* Paginafragment
========================

Tussen houtwerk en dak werd een ‘pente anti-passaro’ geplaatst (anti-vogel kam) omdat de vogeltjes dol zijn op zo’n ecologisch dak, maar wij niet op de nestjes van die vogeltjes.

Dakgoten zijn wij niet vergeten en ons dak komt langs alle kanten minstens 30 cm van de muur zodat het water er niet tegen kletst. Portugese daken komen praktisch gelijk met de muur en dakgoten gebruiken ze zelden. Maar de Portugese zon compenseert geenszins haar lands soms eindeloze drasj buien en vochtproblemen bijgevolg. Dat deel integreren we dus niet mee.



Op termijn kiezen we voor de hele bekleding van ons huis (dak, muren, vloer, verf,…) voor ecologische materialen omdat dit heel erg de lucht bepaalt waarin je leeft. En we ademen buiten als zo vers, dus binnen mag ook.

Het dak staat er dus op. Al een tijdje trouwens, maar uw blogger kwam maar niet tot het bloggen van de gebeurtenissen. Er rest mij nog te vertellen over de aanmaak van de stoep rond het huis, de 60 cm dikke lemen muren die er werden uitgeklopt, de aanleg van elektriciteit en water in het huis, het metsen van de badkamer met oude schouw waarin het bad zal geplaatst worden. En er rest mij vanaf heden het relaas van mijn eigen inbreng in ‘den bouw’ daar mijn baby nu naar de crèche gaat en geen enkel excuus nog zal gelden om niet zelf in de werkbroek te kruipen. Absolutely Fabulous!




dinsdag 19 juli 2016

Oh buitenkeuken, gij zijt zo schoon!

Omdat de zomers in Portugal altijd warm zijn en we begin juni toch echt wel in dat seizoen waren aanbeland, diende een verandering van habitat zich aan. De caravan moest ingeruild worden voor iets waar de wind kan doorwaaien en het geen 50 graden wordt overdag. Het vakantiehuis in spé waar de pré-badkamer gevestigd  is (lees hier) staat voor de rest vol met onze spullen dus daar blijven we af tot ons eigen huis klaar is. Ons huis heeft eerst een nieuw dak nodig dus daar konden we ook niet terecht. 

Het werd een buitenkeuken in wat later onze tuin zal zijn, haaks op het huis.

========================

* Opdracht
Kun je uit het paginafragment de passage van "Omdat de zomers" tot en met "ook niet terecht." woordelijk citeren?

========================

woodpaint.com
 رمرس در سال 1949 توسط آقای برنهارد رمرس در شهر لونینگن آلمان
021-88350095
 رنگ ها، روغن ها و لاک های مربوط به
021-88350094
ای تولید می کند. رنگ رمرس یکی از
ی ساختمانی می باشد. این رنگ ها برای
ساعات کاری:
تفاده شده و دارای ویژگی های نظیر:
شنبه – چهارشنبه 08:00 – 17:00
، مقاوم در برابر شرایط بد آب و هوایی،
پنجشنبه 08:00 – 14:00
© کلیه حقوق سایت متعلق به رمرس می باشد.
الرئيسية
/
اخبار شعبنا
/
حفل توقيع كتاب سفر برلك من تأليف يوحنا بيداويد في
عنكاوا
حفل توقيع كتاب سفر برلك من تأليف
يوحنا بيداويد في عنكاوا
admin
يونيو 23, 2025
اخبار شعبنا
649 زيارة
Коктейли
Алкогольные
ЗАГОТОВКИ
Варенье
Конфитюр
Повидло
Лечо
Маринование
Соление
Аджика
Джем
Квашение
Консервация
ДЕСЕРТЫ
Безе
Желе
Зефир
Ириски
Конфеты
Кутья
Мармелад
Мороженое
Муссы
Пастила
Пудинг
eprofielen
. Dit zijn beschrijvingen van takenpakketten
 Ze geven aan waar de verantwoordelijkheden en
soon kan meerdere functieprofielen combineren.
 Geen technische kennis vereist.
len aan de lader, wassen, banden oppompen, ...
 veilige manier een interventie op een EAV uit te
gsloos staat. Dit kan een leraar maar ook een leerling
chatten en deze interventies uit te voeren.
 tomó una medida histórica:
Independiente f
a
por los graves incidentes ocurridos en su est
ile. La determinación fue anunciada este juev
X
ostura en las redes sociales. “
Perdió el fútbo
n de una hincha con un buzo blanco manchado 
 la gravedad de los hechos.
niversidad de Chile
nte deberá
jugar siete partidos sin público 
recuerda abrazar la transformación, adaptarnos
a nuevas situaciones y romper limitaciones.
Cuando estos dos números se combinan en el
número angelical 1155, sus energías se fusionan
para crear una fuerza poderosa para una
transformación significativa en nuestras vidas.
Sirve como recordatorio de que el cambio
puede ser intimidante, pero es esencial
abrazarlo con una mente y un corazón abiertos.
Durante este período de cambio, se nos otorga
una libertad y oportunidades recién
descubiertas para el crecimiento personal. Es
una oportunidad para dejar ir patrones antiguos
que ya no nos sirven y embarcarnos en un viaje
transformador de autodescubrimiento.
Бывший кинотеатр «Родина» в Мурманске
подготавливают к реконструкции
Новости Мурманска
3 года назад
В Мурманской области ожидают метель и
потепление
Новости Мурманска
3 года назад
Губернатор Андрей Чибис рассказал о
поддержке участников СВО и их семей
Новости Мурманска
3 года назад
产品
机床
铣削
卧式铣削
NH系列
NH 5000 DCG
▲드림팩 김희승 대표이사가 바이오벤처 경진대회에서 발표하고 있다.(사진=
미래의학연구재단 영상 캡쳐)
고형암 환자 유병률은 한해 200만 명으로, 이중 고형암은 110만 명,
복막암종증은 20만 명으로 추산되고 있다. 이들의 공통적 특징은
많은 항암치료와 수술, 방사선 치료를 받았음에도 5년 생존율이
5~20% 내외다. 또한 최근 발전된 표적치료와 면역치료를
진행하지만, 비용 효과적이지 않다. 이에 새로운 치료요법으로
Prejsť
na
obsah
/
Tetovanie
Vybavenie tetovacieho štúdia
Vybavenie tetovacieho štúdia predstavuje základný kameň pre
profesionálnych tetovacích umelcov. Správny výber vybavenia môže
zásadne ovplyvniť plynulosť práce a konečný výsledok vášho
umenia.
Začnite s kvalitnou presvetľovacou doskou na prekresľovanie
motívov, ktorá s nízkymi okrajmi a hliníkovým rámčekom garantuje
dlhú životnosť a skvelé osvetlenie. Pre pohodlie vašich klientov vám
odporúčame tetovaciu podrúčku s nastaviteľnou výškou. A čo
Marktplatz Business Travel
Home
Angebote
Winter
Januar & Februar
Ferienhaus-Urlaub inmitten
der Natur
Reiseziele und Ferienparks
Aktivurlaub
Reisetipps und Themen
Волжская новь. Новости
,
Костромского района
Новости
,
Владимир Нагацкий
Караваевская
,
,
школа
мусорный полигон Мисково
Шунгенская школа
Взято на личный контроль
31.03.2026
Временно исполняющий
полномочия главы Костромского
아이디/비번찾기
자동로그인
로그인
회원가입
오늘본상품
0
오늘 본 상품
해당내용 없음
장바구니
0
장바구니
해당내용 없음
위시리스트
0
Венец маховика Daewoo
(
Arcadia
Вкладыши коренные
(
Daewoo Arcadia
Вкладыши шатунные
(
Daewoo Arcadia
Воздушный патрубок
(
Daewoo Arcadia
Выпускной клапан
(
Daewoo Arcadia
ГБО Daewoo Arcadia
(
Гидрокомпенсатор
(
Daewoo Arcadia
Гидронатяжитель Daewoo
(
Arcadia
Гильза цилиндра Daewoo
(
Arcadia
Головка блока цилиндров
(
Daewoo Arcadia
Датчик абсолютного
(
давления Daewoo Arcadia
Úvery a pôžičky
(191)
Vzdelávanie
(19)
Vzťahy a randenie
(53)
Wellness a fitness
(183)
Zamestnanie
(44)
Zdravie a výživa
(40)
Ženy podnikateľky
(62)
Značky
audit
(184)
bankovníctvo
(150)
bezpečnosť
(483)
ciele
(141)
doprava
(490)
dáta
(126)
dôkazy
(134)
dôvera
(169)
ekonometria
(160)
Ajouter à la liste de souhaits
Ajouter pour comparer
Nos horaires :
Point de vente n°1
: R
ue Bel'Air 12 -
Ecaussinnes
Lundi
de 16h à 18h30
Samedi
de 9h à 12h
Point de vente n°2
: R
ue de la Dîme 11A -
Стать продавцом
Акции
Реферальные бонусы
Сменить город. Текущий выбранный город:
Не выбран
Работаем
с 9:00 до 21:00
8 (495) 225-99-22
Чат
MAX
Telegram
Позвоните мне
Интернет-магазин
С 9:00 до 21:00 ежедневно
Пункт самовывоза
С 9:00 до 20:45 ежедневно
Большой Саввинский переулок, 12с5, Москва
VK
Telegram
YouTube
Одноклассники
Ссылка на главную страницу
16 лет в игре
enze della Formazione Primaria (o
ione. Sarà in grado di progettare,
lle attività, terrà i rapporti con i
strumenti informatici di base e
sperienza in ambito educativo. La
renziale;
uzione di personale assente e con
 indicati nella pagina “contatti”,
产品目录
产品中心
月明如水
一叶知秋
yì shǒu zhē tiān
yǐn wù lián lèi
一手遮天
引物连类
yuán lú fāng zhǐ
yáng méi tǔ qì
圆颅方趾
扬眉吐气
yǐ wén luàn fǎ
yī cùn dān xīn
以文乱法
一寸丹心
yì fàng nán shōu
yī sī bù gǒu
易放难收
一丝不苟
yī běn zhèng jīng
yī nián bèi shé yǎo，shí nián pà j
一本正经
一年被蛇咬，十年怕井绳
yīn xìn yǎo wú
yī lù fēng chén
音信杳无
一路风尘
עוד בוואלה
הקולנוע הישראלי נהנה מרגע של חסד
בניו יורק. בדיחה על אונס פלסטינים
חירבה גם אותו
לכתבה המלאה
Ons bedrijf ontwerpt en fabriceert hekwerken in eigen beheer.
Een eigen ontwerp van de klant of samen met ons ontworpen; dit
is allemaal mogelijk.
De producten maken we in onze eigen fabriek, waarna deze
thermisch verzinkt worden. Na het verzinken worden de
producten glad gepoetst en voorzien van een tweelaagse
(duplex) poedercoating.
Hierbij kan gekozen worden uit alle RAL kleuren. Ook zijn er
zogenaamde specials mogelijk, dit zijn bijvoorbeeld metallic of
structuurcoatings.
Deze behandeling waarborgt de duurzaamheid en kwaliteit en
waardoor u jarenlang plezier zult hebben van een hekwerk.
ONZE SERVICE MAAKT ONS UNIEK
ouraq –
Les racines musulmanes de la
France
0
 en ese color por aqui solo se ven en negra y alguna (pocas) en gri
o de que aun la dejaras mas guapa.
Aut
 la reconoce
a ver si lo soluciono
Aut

========================

* Resultaat
Omdat de zomers in Portugal altijd warm zijn en we begin juni toch echt wel in dat seizoen waren aanbeland, diende een verandering van habitat zich aan. De caravan moest ingeruild worden voor iets waar de wind kan doorwaaien en het geen 50 graden wordt overdag. Het vakantiehuis in spé waar de pré-badkamer gevestigd  is (lees hier) staat voor de rest vol met onze spullen dus daar blijven we af tot ons eigen huis klaar is. Ons huis heeft eerst een nieuw dak nodig dus daar konden we ook niet terecht.